Amongst the military leaders of history, Alexander the Great might well be considered the most successful and influential.
As King of Macedon and Hegemon of the League of Corinth, he began a campaign against the Persian Achaemenid Empire in 334 BC.
Through a series of stunning victories, often with fewer troops than his enemy, he overthrew Persian King Darius III and conquered the Achaemenid Empire in its entirety.
He then invaded India in 326 BC, but after further victory turned back due to the demands of mutinous troops.
In little over 10 years, his campaigning won the ancient Greeks an empire stretching some 3,000 miles from the Adriatic to the Punjab.
And all of that by the age of 32. But as he crossed back through modern day Iraq and spent time in the city of Babylon, Alexander died suddenly.
His death is a controversial point for historians – how did one of history’s most successful generals die so young? There are three main theories surrounding his demise, each with many fine details.
It seems very likely that Alexander was a heavy drinker, and there are tales of big drinking contests amongst his troops, which he often partook in and even organised.
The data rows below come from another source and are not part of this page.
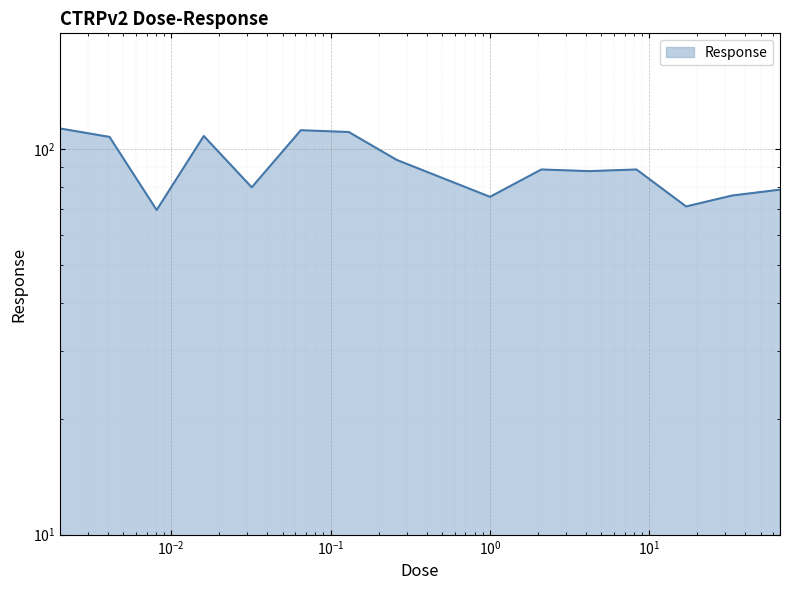

Rank the categories by value from lowest to highest.

0.0081, 17.0, 1.0, 33.0, 66.0, 0.032, 4.2, 2.1, 8.3, 0.26, 0.0041, 0.016, 0.13, 0.065, 0.002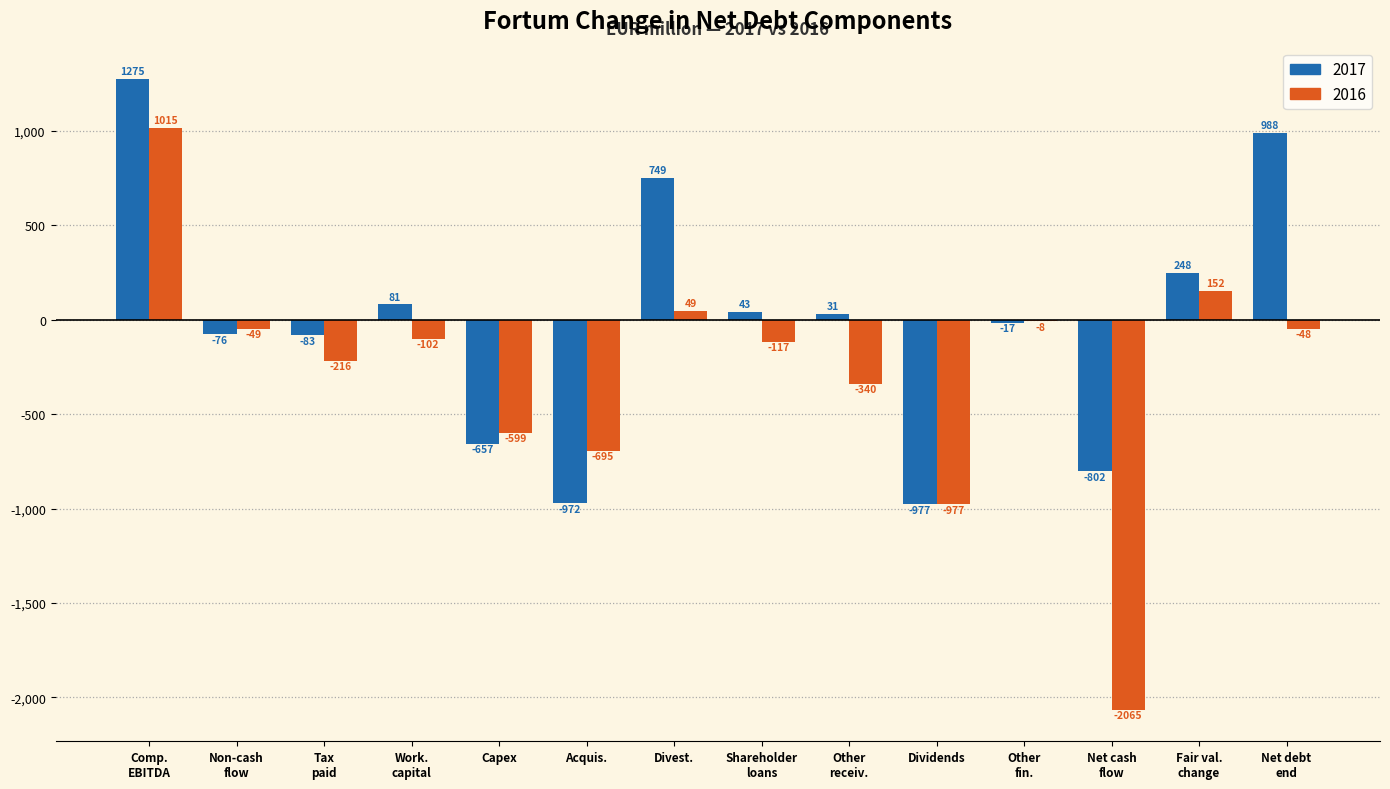

Is it true that 2017 equals -972 at Acquis.?

True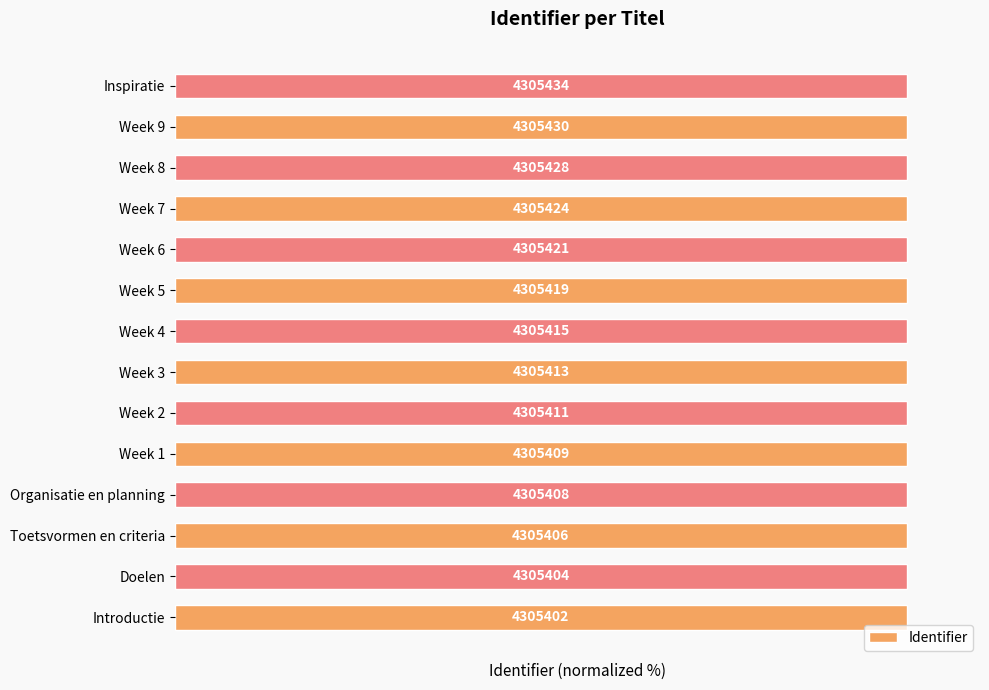

Are the bars grouped side by side (vs. stacked)?

No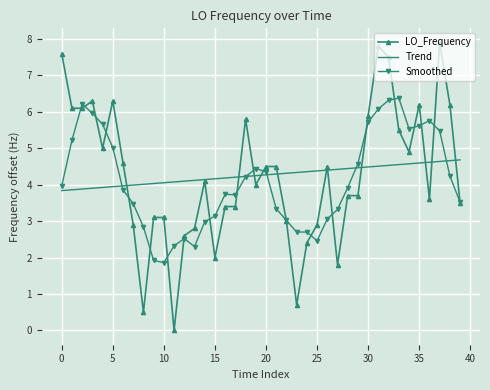

Rank the series by their maximum value, from lowest to highest.

Trend, Smoothed, LO_Frequency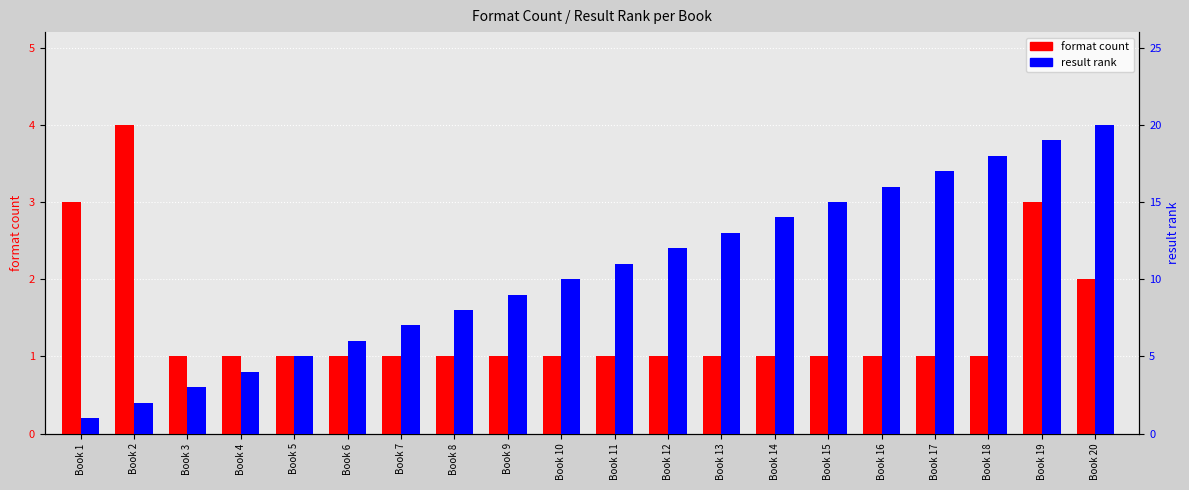

Which label corresponds to the largest value in the chart?

Book 20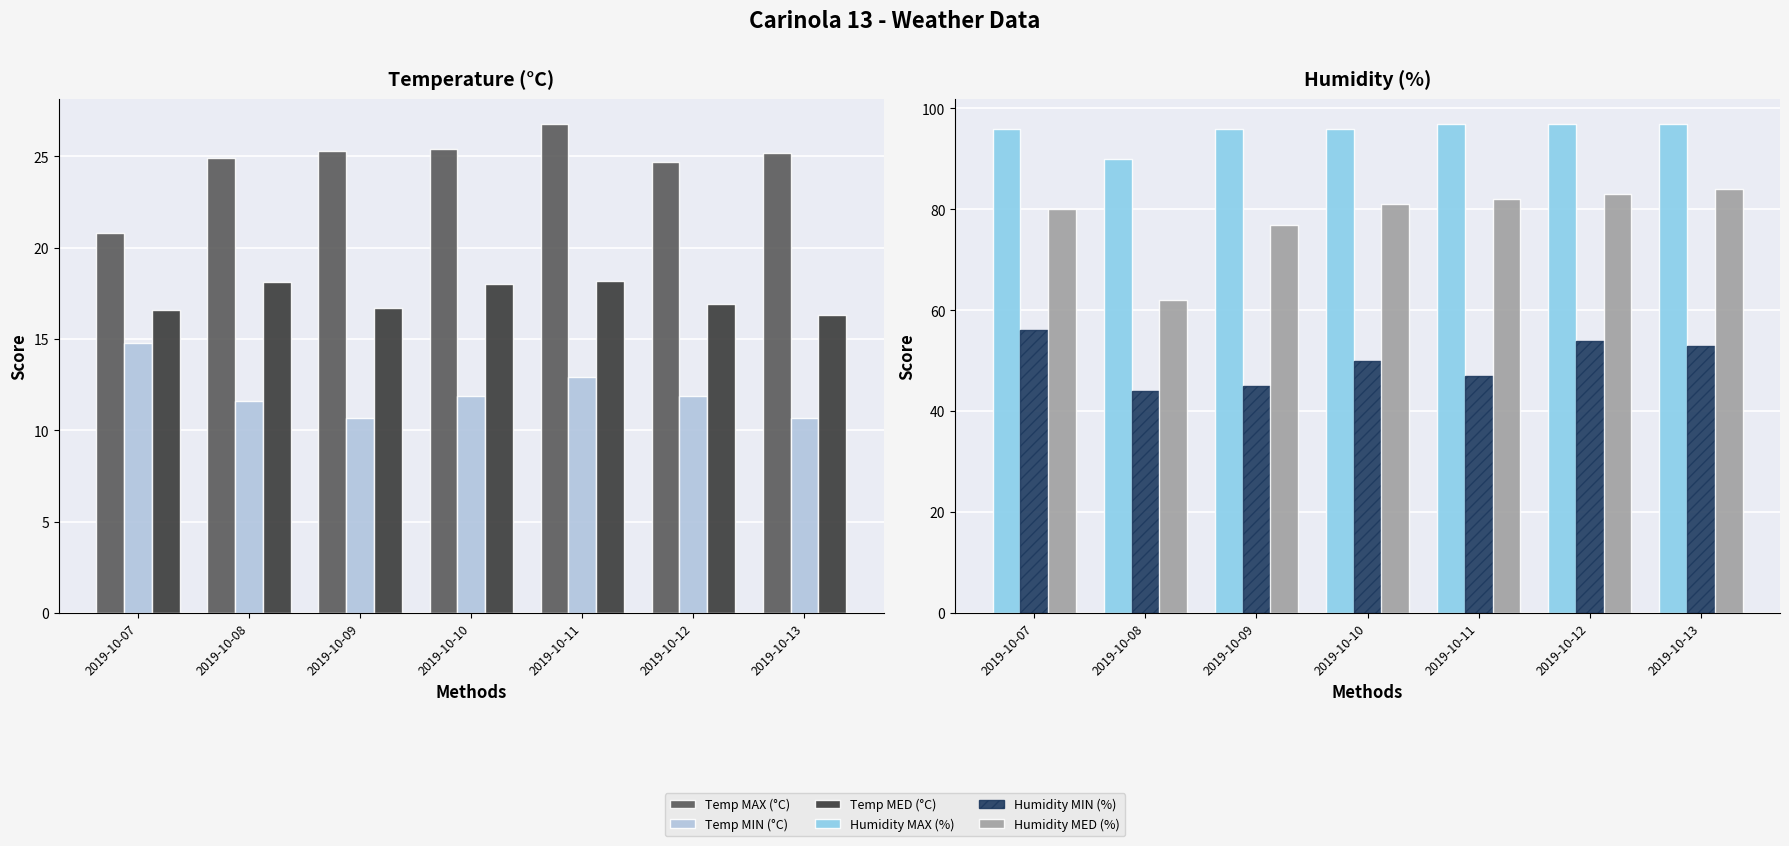

Reading left to right, list all the values displayed in this chart.

Temp MAX (°C): 2019-10-07=20.8	2019-10-08=24.9	2019-10-09=25.3	2019-10-10=25.4	2019-10-11=26.8	2019-10-12=24.7	2019-10-13=25.2
Temp MIN (°C): 2019-10-07=14.8	2019-10-08=11.6	2019-10-09=10.7	2019-10-10=11.9	2019-10-11=12.9	2019-10-12=11.9	2019-10-13=10.7
Temp MED (°C): 2019-10-07=16.6	2019-10-08=18.1	2019-10-09=16.7	2019-10-10=18.0	2019-10-11=18.2	2019-10-12=16.9	2019-10-13=16.3
Humidity MAX (%): 2019-10-07=96.0	2019-10-08=90.0	2019-10-09=96.0	2019-10-10=96.0	2019-10-11=97.0	2019-10-12=97.0	2019-10-13=97.0
Humidity MIN (%): 2019-10-07=56.0	2019-10-08=44.0	2019-10-09=45.0	2019-10-10=50.0	2019-10-11=47.0	2019-10-12=54.0	2019-10-13=53.0
Humidity MED (%): 2019-10-07=80.0	2019-10-08=62.0	2019-10-09=77.0	2019-10-10=81.0	2019-10-11=82.0	2019-10-12=83.0	2019-10-13=84.0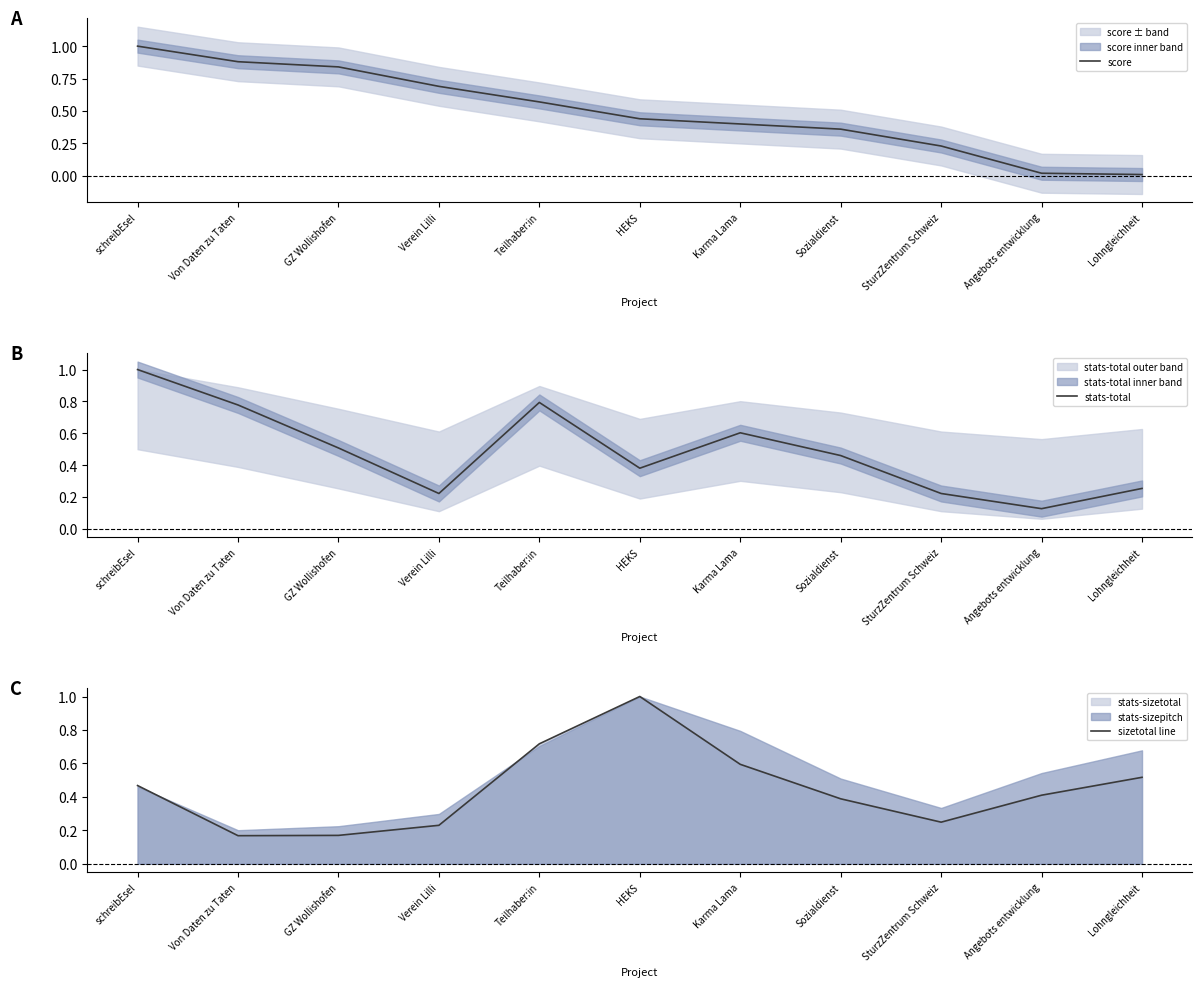

The sizetotal line series shows 0.2 at Sozialdienst. True or false?

False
In 328 BC, there was an infamous drunken brawl between Alexander and his friend Cleitus the Black, who had previously saved his life at the Battle of Granicus. This escalated into Alexander killing Cleitus with a javelin.
One account of his death said it came after downing a bowl of unmixed wine, in honour of Heracles, and that he was bedridden for eleven days and died without a fever.
A natural ailment
Alexander had been campaigning for over a decade and travelled 11,000 miles.
He had fought in some huge battles, and his desire to lead the line and get into the midst of the fighting meant he likely had some heavy wounds.
All of this, combined with his heavy drinking, would have taken a significant physical toll on the still young King.
It is also reported that the death of his close friend Hephaestion caused him significant mental anguish, and when Alexander himself died he was planning monuments in his friend’s honour.
But even physically and mentally weakened people usually need an ailment to kill them, and there are theories that he died of a disease. It is possible that he contracted malaria having travelled to the Punjab and back across the Middle East.
A University of Maryland report from 1998 concluded that reports of Alexander’s symptoms match those of typhoid fever, which was common in ancient Babylon.
In his later years Alexander was known to have been increasingly vane, autocratic and unstable. His early reign included a ruthless killing streak as he tried to protect his throne, and it’s likely that he had made many enemies at home.
Despite his many success, his adoption of some Persian practises also made him fall foul of his own followers and countrymen.
Furthermore, Macedonians had somewhat of a tradition for assassinating their leaders – his father, Phillip II, had died at the assassin’s sword as he fled from a wedding feast.
Alleged perpetrators of Alexander’s murder include one of his wives, his generals, the royal cup bearer and even his half-brother. If he was killed by one of them, then poisoning was the weapon of choice – and it was perhaps somewhat masked by a fever.